▸ **YOUR ASSIGNMENT**
Lines that include the word "hand" should be copied from the listing that follows.

▸ **SOURCE DATA**
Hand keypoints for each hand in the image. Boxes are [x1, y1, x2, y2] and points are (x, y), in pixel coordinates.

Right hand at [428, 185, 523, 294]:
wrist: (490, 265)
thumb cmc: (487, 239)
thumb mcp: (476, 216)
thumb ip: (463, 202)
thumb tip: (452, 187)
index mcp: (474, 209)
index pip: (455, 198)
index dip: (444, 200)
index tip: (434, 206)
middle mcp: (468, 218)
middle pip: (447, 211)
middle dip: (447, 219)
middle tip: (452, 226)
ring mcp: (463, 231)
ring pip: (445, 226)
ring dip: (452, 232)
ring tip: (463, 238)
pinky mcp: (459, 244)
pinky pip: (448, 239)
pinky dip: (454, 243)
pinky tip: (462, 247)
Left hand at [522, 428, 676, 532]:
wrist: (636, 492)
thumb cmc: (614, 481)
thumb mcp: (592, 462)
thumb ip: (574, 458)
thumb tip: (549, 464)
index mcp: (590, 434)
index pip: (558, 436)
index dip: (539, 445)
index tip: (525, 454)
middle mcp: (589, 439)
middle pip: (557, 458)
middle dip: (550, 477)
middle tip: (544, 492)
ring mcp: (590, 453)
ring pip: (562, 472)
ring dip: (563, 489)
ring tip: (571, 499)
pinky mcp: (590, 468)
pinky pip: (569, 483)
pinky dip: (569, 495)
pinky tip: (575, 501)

...

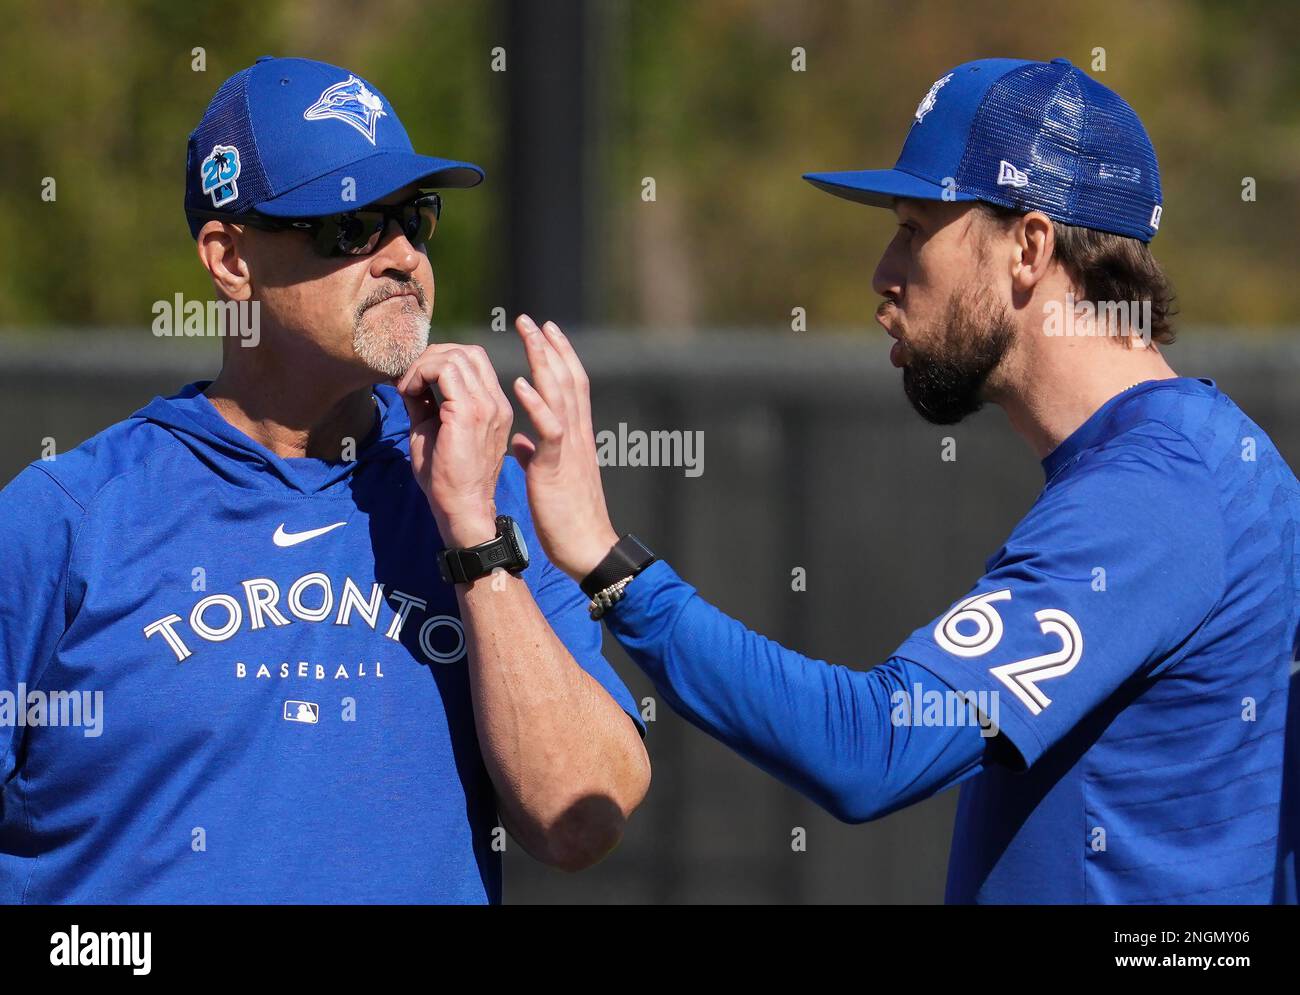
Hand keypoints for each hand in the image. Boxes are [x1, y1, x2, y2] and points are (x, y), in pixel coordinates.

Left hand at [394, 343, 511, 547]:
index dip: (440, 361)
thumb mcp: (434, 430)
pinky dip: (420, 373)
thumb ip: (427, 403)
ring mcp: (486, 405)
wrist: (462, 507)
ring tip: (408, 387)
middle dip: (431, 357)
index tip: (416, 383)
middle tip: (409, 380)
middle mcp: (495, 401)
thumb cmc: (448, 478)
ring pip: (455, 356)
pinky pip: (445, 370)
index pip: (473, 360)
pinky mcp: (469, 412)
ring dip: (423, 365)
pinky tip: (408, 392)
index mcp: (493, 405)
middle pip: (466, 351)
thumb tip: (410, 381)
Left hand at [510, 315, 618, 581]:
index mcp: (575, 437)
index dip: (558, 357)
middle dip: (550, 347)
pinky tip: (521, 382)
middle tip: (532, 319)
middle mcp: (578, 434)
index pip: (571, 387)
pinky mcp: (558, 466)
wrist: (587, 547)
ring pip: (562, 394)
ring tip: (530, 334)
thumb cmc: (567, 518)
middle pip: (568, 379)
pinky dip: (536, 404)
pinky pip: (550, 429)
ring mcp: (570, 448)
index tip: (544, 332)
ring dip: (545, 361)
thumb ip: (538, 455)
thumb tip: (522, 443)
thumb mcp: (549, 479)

==

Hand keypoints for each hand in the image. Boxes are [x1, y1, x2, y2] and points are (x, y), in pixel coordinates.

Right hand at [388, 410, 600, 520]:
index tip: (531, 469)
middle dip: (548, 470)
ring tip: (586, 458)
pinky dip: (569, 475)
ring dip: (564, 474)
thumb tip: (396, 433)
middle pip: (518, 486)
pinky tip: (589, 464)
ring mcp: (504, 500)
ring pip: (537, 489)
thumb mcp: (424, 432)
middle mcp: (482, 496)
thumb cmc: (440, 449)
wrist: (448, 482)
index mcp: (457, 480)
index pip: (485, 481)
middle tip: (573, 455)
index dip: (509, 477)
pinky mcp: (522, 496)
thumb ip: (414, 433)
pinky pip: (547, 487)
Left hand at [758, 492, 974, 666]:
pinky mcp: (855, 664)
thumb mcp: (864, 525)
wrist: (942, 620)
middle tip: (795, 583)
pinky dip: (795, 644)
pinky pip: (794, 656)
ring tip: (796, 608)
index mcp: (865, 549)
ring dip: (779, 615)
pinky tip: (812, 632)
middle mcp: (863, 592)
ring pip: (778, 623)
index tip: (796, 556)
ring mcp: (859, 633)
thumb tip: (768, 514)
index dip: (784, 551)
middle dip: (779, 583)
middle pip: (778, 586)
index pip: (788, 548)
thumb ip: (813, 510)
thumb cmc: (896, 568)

▸ **RESULT OF THIS EXERCISE**
Hand keypoints for each hand in the image. Boxes are [x1, y1, x2, y2] and points are (x, y), in pixel coordinates.
Right hand at [428, 185, 523, 294]:
Left hand at [522, 428, 676, 532]:
Hand keypoints for each hand in the image. Boxes are [x1, y1, x2, y2] and points are (x, y), in pixel coordinates.
Left hand at [394, 343, 511, 547]:
Left hand at [510, 315, 618, 581]:
Hand keypoints for each hand in the image. Boxes are [x1, y1, x2, y2] and points are (x, y), in pixel coordinates.
Right hand at [388, 410, 600, 520]:
Left hand at [758, 492, 974, 666]:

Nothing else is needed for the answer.